## READING PASSAGE
To use this information in the multiscale Sinkhorn algorithm, we should simply provide:
explicit labels and weights for both input measures,
a typical cluster_scale which specifies the iteration at which the Sinkhorn loop jumps from a coarse to a fine representation of the data.
Loss = SamplesLoss(
"sinkhorn",
p=2,
blur=0.05,
scaling=0.8,
cluster_scale=max(std_i, std_j),
verbose=True,
)
# To specify explicit cluster labels, SamplesLoss also requires
# explicit weights. Let's go with the default option - a uniform distribution:
a_i = torch.ones(N).type(dtype) / N
b_j = torch.ones(M).type(dtype) / M
start = time.time()
# 6 args -> labels_i, weights_i, locations_i, labels_j, weights_j, locations_j
Wass_xy = Loss(lab_i, a_i, X_i, lab_j, b_j, Y_j)
if use_cuda:
torch.cuda.synchronize()
end = time.time()
100x400 clusters, computed at scale = 0.134
Successive scales : 4.022, 4.022, 3.217, 2.574, 2.059, 1.647, 1.318, 1.054, 0.843, 0.675, 0.540, 0.432, 0.345, 0.276, 0.221, 0.177, 0.142, 0.113, 0.091, 0.072, 0.058, 0.050
Jump from coarse to fine between indices 16 (σ=0.142) and 17 (σ=0.113).
Keep 13469/40000 = 33.7% of the coarse cost matrix.
Keep 2772/10000 = 27.7% of the coarse cost matrix.
Keep 28490/160000 = 17.8% of the coarse cost matrix.
That’s it! As expected, leveraging the structure of the data has allowed us to gain another ~10 speedup on large-scale transportation problems:
print(
"Wasserstein distance: {:.3f}, computed in {:.3f}s.".format(
Wass_xy.item(), end - start
)
)
plt.show()
Wasserstein distance: 0.510, computed in 0.090s.
Total running time of the script: (0 minutes 2.295 seconds)

## DATA SECTION
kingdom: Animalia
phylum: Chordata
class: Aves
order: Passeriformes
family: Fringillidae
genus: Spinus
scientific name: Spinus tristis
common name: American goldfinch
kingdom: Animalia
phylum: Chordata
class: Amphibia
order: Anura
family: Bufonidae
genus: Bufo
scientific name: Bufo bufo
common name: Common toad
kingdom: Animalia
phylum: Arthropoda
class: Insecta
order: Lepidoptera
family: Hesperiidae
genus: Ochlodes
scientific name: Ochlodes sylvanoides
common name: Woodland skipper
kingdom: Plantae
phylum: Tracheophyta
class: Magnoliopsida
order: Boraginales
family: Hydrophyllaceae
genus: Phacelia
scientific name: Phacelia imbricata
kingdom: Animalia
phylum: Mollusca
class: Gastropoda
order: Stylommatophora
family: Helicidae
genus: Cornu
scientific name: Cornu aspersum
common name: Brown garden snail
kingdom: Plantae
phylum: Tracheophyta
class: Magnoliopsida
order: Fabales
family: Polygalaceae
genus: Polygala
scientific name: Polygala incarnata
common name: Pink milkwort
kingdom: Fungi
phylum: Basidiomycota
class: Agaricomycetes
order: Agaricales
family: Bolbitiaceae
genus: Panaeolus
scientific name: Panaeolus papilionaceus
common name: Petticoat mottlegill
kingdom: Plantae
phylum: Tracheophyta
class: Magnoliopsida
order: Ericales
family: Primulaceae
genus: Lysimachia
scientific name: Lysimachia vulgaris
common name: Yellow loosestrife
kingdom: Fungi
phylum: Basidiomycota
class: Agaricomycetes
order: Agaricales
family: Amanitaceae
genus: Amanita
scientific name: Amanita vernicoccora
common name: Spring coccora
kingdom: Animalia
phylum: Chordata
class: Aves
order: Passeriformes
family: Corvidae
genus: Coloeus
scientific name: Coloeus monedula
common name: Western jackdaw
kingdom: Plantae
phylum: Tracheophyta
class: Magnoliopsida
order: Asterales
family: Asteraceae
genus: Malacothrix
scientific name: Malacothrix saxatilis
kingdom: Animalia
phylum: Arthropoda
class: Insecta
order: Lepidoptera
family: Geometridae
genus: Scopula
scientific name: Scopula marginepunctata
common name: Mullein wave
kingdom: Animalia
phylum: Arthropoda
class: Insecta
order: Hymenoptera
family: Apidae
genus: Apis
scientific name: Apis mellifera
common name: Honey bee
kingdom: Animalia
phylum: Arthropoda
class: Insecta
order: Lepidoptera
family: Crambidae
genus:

## QUESTIONS TO ANSWER
[a] Using the multiscale Sinkhorn text, answer each question briefly.
(i) What value is given for blur in the SamplesLoss call?
(ii) Between which two indices does the loop jump from coarse to fine?
(iii) What Wasserstein distance does the printed output report?
[b] Write out, word for word, the part of the multiscale Sinkhorn text that begins at the words "# To specify" and stops after "33.7% of the coarse cost matrix.".

## ANSWERS FOR EACH ITEM
[a]
(i) 0.05
(ii) Between indices 16 (σ=0.142) and 17 (σ=0.113).
(iii) 0.510, computed in 0.090s.

[b]
# To specify explicit cluster labels, SamplesLoss also requires
# explicit weights. Let's go with the default option - a uniform distribution:
a_i = torch.ones(N).type(dtype) / N
b_j = torch.ones(M).type(dtype) / M
start = time.time()
# 6 args -> labels_i, weights_i, locations_i, labels_j, weights_j, locations_j
Wass_xy = Loss(lab_i, a_i, X_i, lab_j, b_j, Y_j)
if use_cuda:
torch.cuda.synchronize()
end = time.time()
100x400 clusters, computed at scale = 0.134
Successive scales : 4.022, 4.022, 3.217, 2.574, 2.059, 1.647, 1.318, 1.054, 0.843, 0.675, 0.540, 0.432, 0.345, 0.276, 0.221, 0.177, 0.142, 0.113, 0.091, 0.072, 0.058, 0.050
Jump from coarse to fine between indices 16 (σ=0.142) and 17 (σ=0.113).
Keep 13469/40000 = 33.7% of the coarse cost matrix.